Ethnic strife is once again threatening to tear apart Ethiopia, an African nation with a vast and multi-ethnic population, after fresh war erupted between the federal government and the powerful regional government of Tigray.
Cause of the Crisis
- Ethiopia has multiple regional federations. Minority Tigray, governed by the Tigray People’s Liberation Front (TPLF), had a disproportionate say in the workings of the federal government based in the Addis Ababa capital.
- The Tigray government, which also has multiple militia forces and a powerful army, was often condemned as "repressive and regressive".
- Ethiopia's federal government and the Tigray regional forces regard each other as illegal after a falling-out when Nobel Peace Prize-winning Prime Minister Abiy Ahmed came to power in 2018, sidelining the once-dominant Tigray leaders amid sweeping political reforms.
- Abiy broke apart the powerful ruling coalition led by the TPLF, and brought in a new Prosperity Party, which the Tigray region saw as a power grab and a ploy to weaken the federation.
- He introduced a wave of political reforms in the long-repressive country and announced a shocking peace deal with neighbour and fierce rival Eritrea.
- Tensions between Abiy and leaders from the TPLF went on increasing.
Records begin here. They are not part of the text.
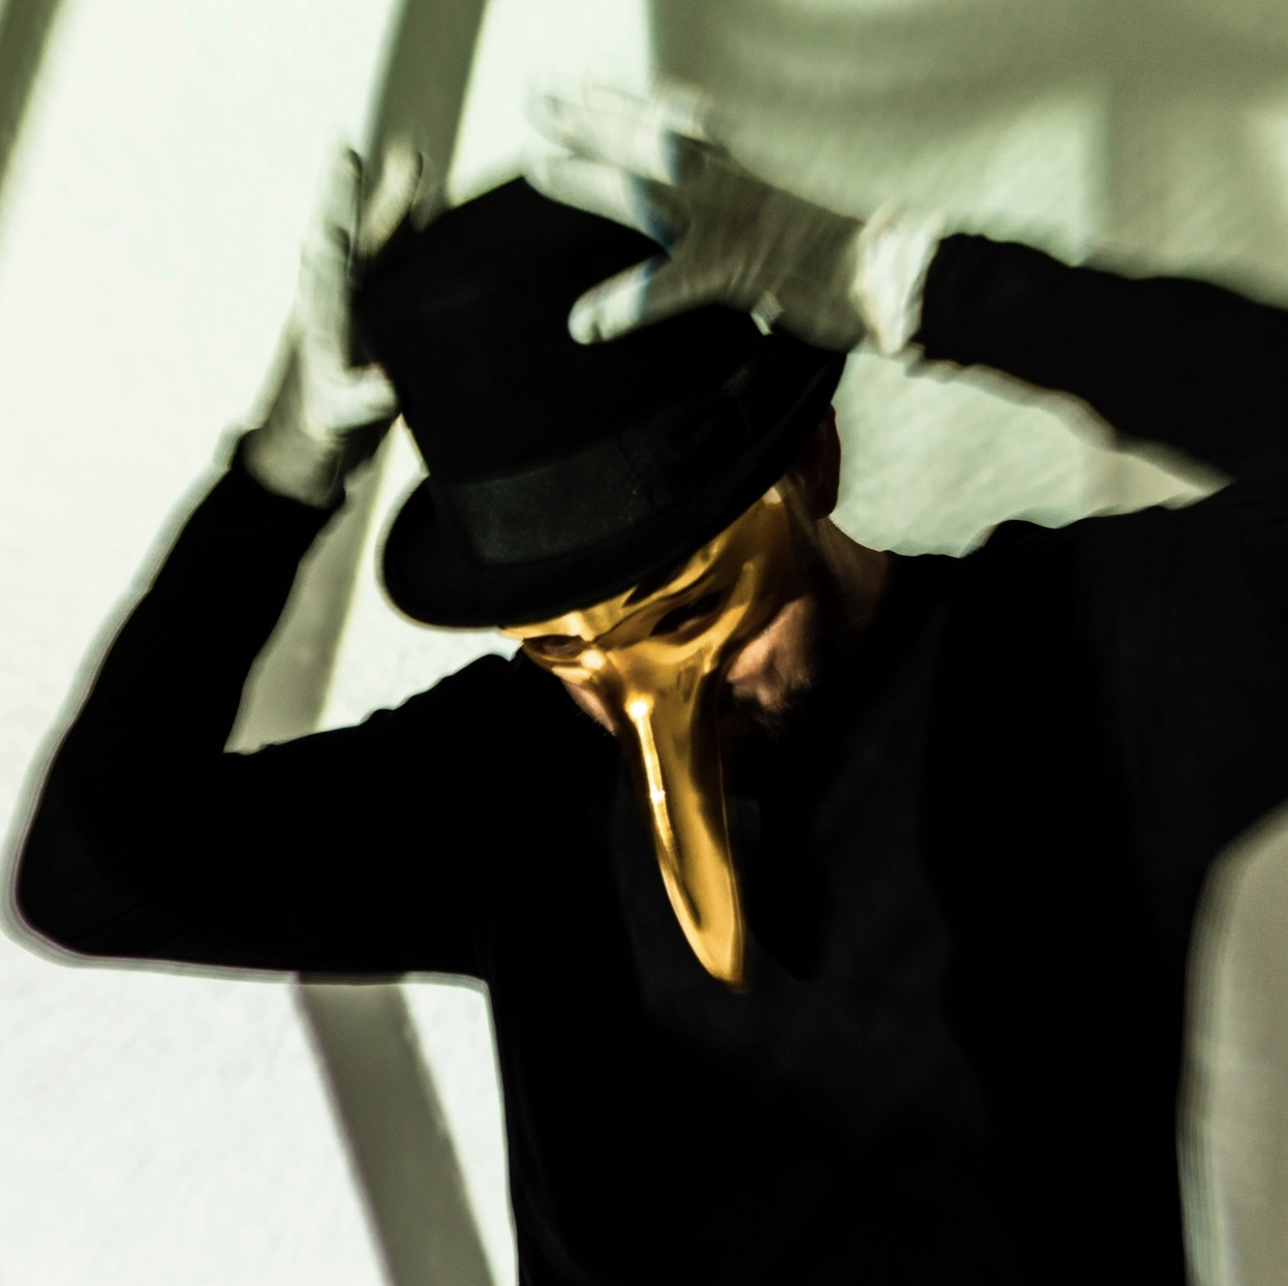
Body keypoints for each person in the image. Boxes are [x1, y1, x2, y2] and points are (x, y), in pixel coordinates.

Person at [14, 85, 1288, 1284]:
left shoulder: (1085, 667)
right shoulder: (509, 777)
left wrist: (905, 279)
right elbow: (98, 873)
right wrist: (280, 472)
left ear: (813, 459)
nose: (652, 708)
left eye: (692, 615)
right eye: (565, 648)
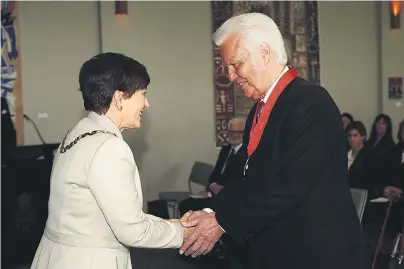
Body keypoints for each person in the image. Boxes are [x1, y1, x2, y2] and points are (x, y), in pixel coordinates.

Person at [179, 13, 371, 269]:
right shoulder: (259, 110)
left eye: (235, 64)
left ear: (264, 53)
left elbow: (291, 184)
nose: (231, 76)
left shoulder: (311, 102)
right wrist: (209, 213)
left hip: (317, 254)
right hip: (278, 251)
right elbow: (248, 180)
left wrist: (221, 222)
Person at [30, 53, 190, 269]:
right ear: (119, 98)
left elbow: (106, 216)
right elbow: (133, 231)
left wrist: (173, 223)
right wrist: (184, 231)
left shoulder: (76, 134)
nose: (147, 103)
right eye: (143, 94)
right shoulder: (109, 148)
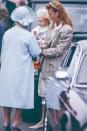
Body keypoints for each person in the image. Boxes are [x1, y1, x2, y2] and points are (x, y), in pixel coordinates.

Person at [29, 0, 73, 129]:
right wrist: (43, 43)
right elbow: (48, 42)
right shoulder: (53, 26)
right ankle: (43, 121)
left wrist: (42, 50)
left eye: (51, 14)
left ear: (58, 13)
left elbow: (60, 50)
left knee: (54, 98)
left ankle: (54, 124)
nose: (50, 16)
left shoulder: (67, 29)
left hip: (56, 68)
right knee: (44, 97)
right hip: (45, 66)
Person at [0, 6, 41, 131]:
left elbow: (3, 51)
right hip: (22, 70)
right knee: (21, 95)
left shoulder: (7, 33)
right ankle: (16, 122)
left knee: (7, 95)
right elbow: (35, 53)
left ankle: (6, 120)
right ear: (27, 20)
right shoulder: (28, 35)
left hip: (7, 68)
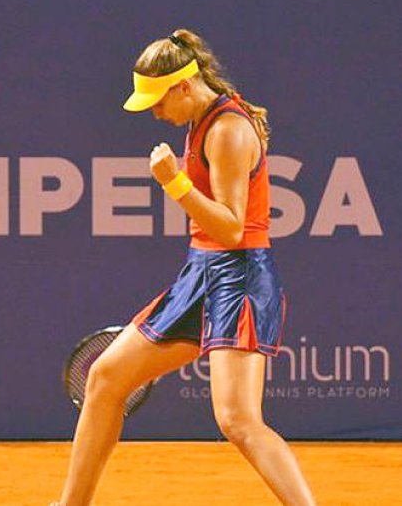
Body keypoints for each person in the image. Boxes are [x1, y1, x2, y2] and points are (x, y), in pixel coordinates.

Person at [52, 29, 317, 506]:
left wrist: (173, 182)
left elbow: (233, 229)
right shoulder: (199, 121)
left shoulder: (228, 132)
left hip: (239, 277)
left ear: (184, 86)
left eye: (158, 102)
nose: (155, 114)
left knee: (238, 421)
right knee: (105, 378)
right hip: (201, 274)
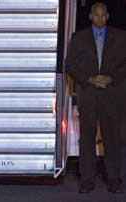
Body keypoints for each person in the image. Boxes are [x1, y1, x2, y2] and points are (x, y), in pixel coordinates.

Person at [65, 2, 126, 194]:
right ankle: (87, 181)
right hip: (88, 96)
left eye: (103, 15)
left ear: (107, 16)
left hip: (112, 97)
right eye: (96, 15)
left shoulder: (121, 37)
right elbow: (70, 65)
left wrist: (111, 77)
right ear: (91, 17)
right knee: (87, 140)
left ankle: (114, 180)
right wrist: (90, 78)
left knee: (113, 139)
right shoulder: (78, 38)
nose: (99, 18)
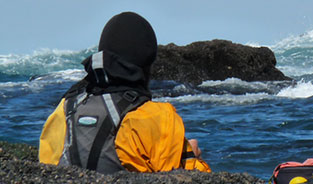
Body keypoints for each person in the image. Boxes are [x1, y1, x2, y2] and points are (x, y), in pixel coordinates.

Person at [39, 11, 210, 173]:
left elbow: (47, 167)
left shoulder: (64, 109)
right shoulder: (158, 117)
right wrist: (191, 157)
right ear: (147, 62)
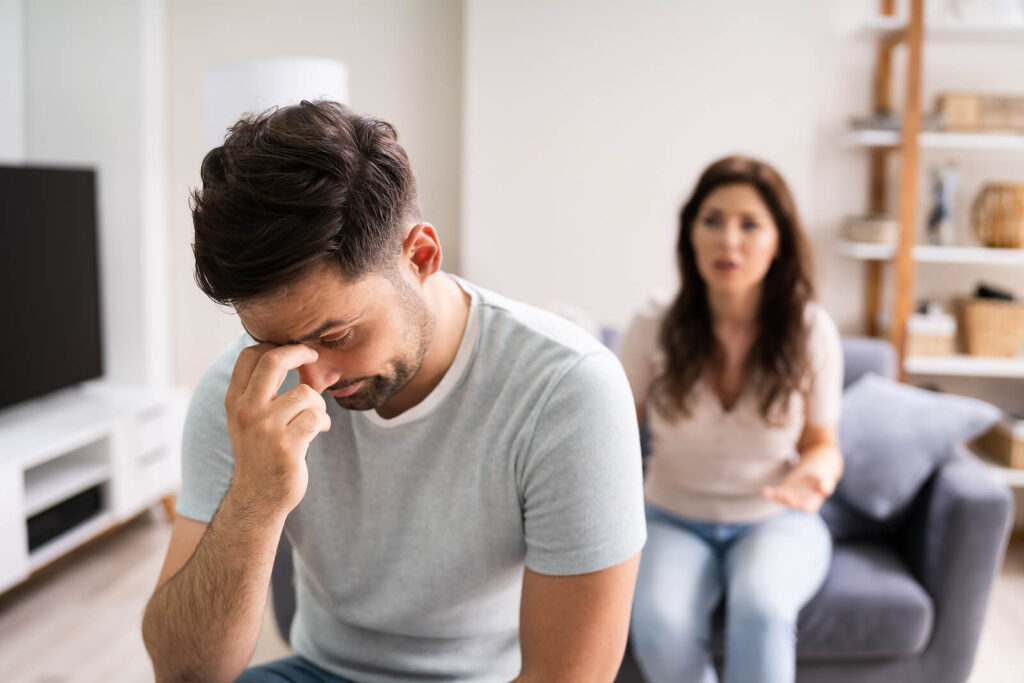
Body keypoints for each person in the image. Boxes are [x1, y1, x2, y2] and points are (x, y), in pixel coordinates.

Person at [141, 100, 646, 683]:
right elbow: (184, 675)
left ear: (421, 255)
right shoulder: (246, 394)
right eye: (277, 344)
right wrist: (255, 499)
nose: (315, 378)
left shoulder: (568, 389)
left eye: (337, 334)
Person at [620, 156, 843, 683]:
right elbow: (615, 432)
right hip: (670, 514)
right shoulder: (654, 322)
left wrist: (815, 474)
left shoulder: (811, 331)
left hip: (774, 520)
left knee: (762, 611)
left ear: (779, 240)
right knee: (658, 621)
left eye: (750, 224)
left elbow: (822, 443)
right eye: (713, 220)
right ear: (690, 231)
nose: (729, 242)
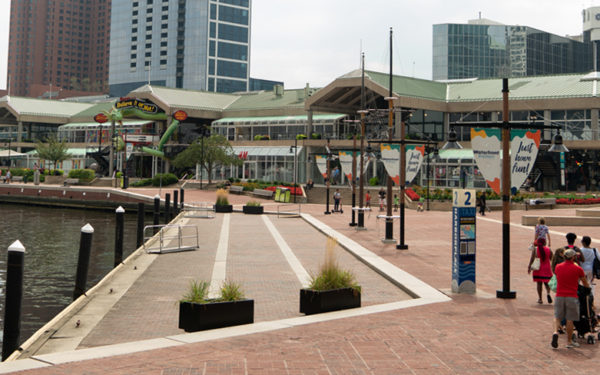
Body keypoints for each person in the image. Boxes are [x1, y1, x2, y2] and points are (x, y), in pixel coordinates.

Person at [551, 249, 591, 349]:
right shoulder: (577, 268)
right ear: (573, 257)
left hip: (560, 295)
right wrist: (587, 288)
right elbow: (585, 282)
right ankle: (569, 342)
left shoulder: (558, 267)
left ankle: (555, 332)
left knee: (557, 316)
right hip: (572, 296)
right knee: (570, 319)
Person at [528, 238, 553, 304]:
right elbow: (551, 258)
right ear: (545, 243)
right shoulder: (548, 249)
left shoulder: (536, 249)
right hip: (547, 268)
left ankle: (540, 298)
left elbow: (532, 259)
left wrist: (529, 267)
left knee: (539, 284)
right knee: (547, 283)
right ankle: (548, 293)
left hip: (538, 269)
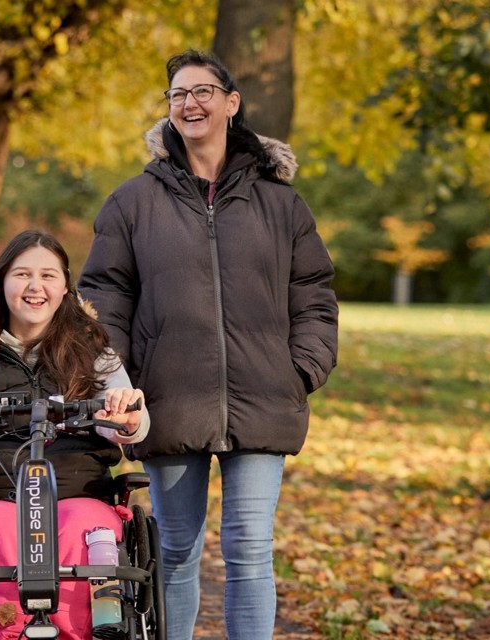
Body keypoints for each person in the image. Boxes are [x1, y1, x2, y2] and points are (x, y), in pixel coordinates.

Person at [77, 50, 339, 640]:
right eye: (177, 95)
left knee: (250, 550)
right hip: (168, 399)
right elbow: (103, 297)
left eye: (201, 91)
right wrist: (117, 380)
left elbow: (314, 293)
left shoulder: (281, 203)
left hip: (264, 395)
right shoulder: (131, 203)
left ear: (230, 102)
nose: (189, 103)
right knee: (176, 551)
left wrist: (301, 369)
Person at [0, 229, 149, 640]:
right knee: (0, 527)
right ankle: (8, 631)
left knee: (86, 525)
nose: (36, 287)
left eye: (49, 276)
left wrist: (126, 419)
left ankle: (81, 630)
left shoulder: (92, 349)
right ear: (1, 283)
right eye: (22, 274)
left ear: (65, 288)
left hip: (77, 492)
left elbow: (131, 427)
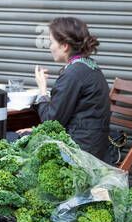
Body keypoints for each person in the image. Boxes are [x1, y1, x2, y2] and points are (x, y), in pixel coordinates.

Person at [33, 17, 112, 159]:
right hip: (93, 146)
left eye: (52, 42)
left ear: (64, 46)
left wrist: (42, 91)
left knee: (10, 139)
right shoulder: (89, 66)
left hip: (78, 153)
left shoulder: (73, 74)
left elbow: (51, 122)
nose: (50, 47)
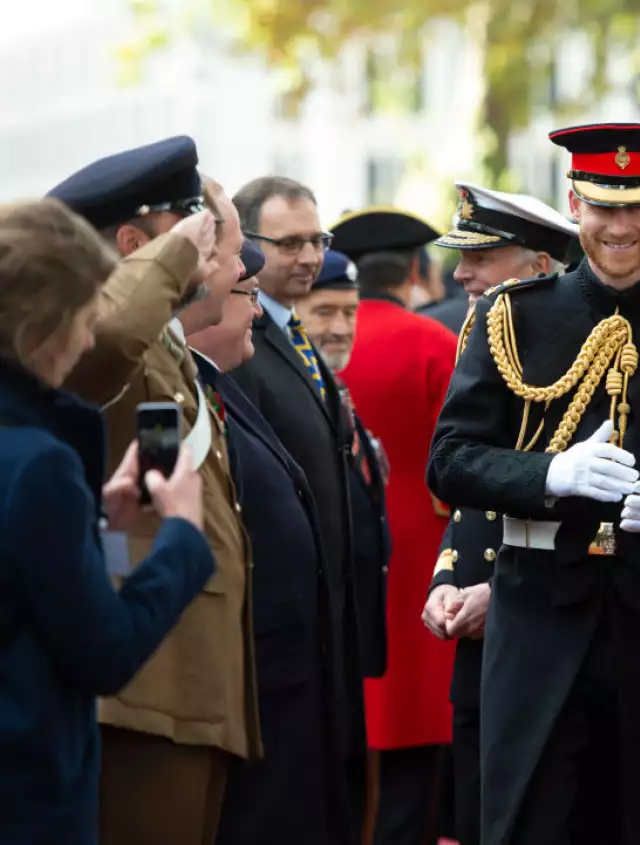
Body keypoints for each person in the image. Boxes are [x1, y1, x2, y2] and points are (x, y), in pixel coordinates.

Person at [427, 121, 640, 845]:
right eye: (602, 207)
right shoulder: (510, 316)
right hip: (536, 619)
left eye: (638, 207)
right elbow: (451, 460)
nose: (620, 228)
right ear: (574, 203)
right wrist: (549, 473)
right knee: (532, 824)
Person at [50, 137, 259, 845]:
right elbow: (105, 342)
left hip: (188, 683)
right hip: (139, 690)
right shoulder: (96, 334)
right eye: (192, 229)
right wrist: (171, 261)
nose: (221, 259)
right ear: (136, 245)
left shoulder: (167, 348)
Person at [0, 198, 211, 845]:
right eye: (85, 319)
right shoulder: (41, 466)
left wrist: (92, 521)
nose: (89, 340)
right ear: (40, 323)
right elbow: (106, 651)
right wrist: (182, 537)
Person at [420, 182, 578, 845]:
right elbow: (467, 497)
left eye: (481, 257)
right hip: (478, 635)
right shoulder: (483, 341)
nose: (461, 274)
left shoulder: (585, 355)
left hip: (548, 635)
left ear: (539, 266)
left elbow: (590, 516)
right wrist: (445, 579)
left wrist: (503, 593)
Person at [185, 240, 352, 845]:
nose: (257, 311)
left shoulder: (215, 382)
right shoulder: (189, 391)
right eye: (247, 294)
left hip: (280, 679)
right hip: (245, 685)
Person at [229, 176, 369, 839]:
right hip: (279, 640)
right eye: (290, 243)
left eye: (318, 239)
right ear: (247, 244)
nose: (311, 257)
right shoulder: (242, 342)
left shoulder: (294, 332)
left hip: (325, 628)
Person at [332, 207, 459, 845]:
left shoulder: (319, 342)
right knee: (417, 731)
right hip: (421, 553)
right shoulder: (436, 343)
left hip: (343, 545)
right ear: (413, 271)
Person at [295, 250, 390, 686]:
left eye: (350, 312)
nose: (340, 327)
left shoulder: (332, 388)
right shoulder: (294, 393)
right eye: (324, 311)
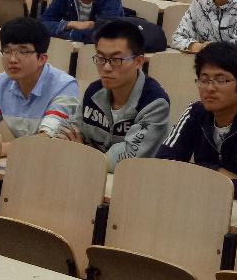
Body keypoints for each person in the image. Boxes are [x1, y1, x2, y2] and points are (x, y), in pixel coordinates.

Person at [157, 42, 237, 199]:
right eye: (204, 80)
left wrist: (197, 174)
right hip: (205, 200)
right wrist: (215, 171)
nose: (210, 88)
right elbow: (162, 165)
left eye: (221, 80)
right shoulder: (196, 112)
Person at [60, 20, 170, 172]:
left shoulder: (155, 103)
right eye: (101, 58)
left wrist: (82, 156)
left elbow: (129, 157)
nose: (106, 67)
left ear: (138, 62)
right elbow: (68, 134)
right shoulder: (93, 92)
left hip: (133, 181)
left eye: (116, 60)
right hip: (88, 175)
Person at [0, 17, 79, 155]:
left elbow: (48, 138)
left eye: (23, 52)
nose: (12, 59)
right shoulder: (2, 81)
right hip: (23, 157)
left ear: (42, 59)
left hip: (57, 158)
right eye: (7, 51)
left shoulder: (65, 85)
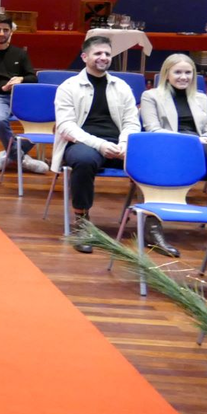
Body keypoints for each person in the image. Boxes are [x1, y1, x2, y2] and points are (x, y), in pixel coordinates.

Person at [52, 35, 167, 256]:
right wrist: (100, 145)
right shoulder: (68, 87)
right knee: (84, 160)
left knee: (151, 162)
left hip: (118, 143)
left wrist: (124, 144)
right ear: (84, 57)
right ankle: (82, 223)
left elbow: (132, 122)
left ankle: (152, 225)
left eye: (107, 53)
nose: (103, 57)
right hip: (83, 142)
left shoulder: (121, 86)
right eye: (98, 53)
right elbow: (66, 127)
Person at [141, 53, 207, 207]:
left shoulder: (201, 98)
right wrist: (195, 140)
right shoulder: (150, 96)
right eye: (178, 72)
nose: (184, 77)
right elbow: (153, 131)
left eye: (188, 72)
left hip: (202, 150)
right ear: (167, 74)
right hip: (169, 148)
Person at [0, 14, 49, 174]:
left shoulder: (20, 54)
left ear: (11, 32)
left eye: (5, 30)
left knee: (43, 122)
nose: (1, 33)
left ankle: (8, 155)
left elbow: (33, 78)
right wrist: (2, 88)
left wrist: (21, 79)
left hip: (21, 97)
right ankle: (22, 159)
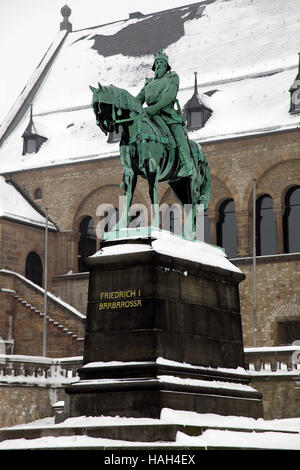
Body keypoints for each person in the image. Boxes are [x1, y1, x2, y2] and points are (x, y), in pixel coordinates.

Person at [136, 50, 193, 177]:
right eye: (157, 62)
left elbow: (170, 96)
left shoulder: (172, 77)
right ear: (154, 66)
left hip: (167, 113)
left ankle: (187, 165)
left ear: (166, 66)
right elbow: (138, 100)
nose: (159, 64)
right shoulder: (148, 83)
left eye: (162, 62)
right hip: (149, 116)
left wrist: (155, 108)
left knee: (178, 135)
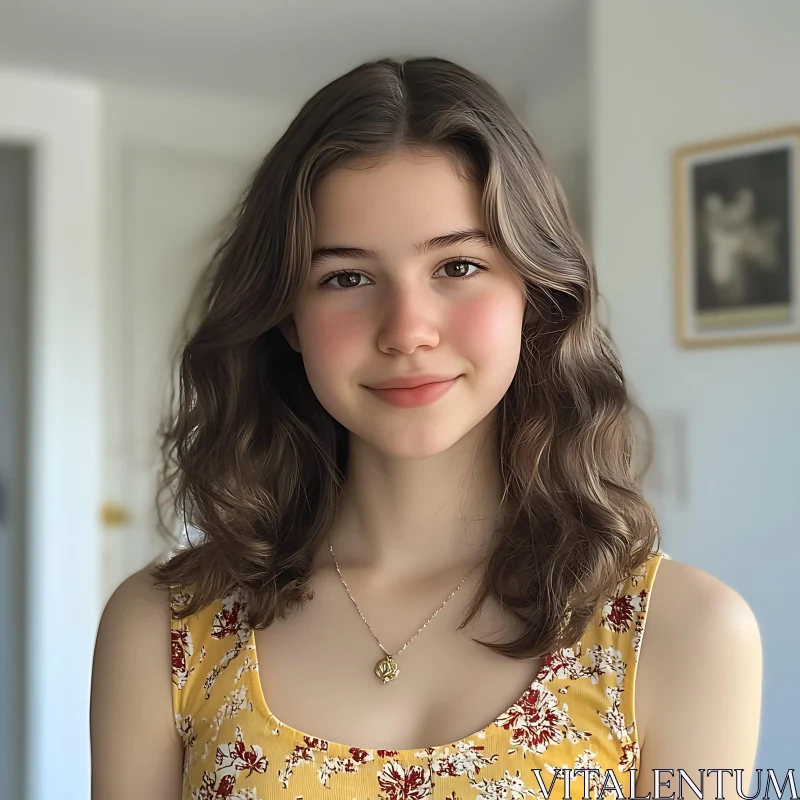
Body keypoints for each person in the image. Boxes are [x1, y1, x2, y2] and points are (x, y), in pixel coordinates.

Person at [90, 57, 762, 800]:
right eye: (346, 278)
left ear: (534, 294)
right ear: (287, 317)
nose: (407, 330)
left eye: (459, 266)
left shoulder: (687, 635)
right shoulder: (161, 630)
Citing the coronavirus, Abiy postponed this year’s elections, which Tigray opposed and held nevertheless. The prime minister refused to recognise the results and threatened to pull federal funding. This resulted in renewed hostilities and the fighting started after Abiy alleged that the Tigrayans attacked a national military base.
- According to the UN Refugee Agency, the conflict has resulted in more than 25,300 refugees fleeing the Tigray region into Sudan, as fighting spilled beyond Ethiopia's borders and threatened to inflame the Horn of Africa region.
Impact on the Horn of Africa region
- With Ethiopian civilians escaping in large numbers to Sudan, the country may find itself inadvertently drawn into the war.
- Earlier this year, in the midst of Ethiopia’s long-standing conflict with Egypt over the construction of the Grand Ethiopian Renaissance Dam over the Blue Nile, Sudan had already found itself forcefully involved in the spat.
The Horn of Africa
v It is situated in an excellent strategic location south-west of the Red Sea and the Gulf of Aden. It refers to four countries — Ethiopia, Eritrea, Somalia and Djibouti — but, in its wider political and economic context, the term also includes Sudan, South Sudan, Kenya and Uganda.
v The strategic importance of this East African region comes from it being the source of the Nile and a gate to the Red Sea and the Gulf of Aden.
v Its location on one side of some of the world’s major trade sea lanes and land routes gives it vital importance. Its importance increases because of its proximity to the oil-rich Arabian Peninsula.
v The area has always been a magnet for international powers because of the sea traffic going by, major ports in the area, tremendous nearby riches, weapons trading, crossing points for people and merchandise and the dangers of piracy.
v The strategic importance of the Horn of Africa contrasts sharply with its tragic economic conditions. During the past two decades, the region has seen horrible human tragedies because of famines and wars.
- If the conflict were to spill outside Ethiopia’s borders, it may potentially destabilise the Horn of Africa region.
- The US and China have several strategic military bases in that region, the closest being Djibouti. Russian President Vladimir Putin had approved the creation of a Russian naval facility in Sudan earlier this week that would be “capable of mooring nuclear-powered surface vessels, clearing the way for Moscow’s first substantial military foothold in Africa since the Soviet fall.”
- If these military bases and facilities were to be impacted in any way, it may cause foreign powers to get militarily involved in the region’s conflict.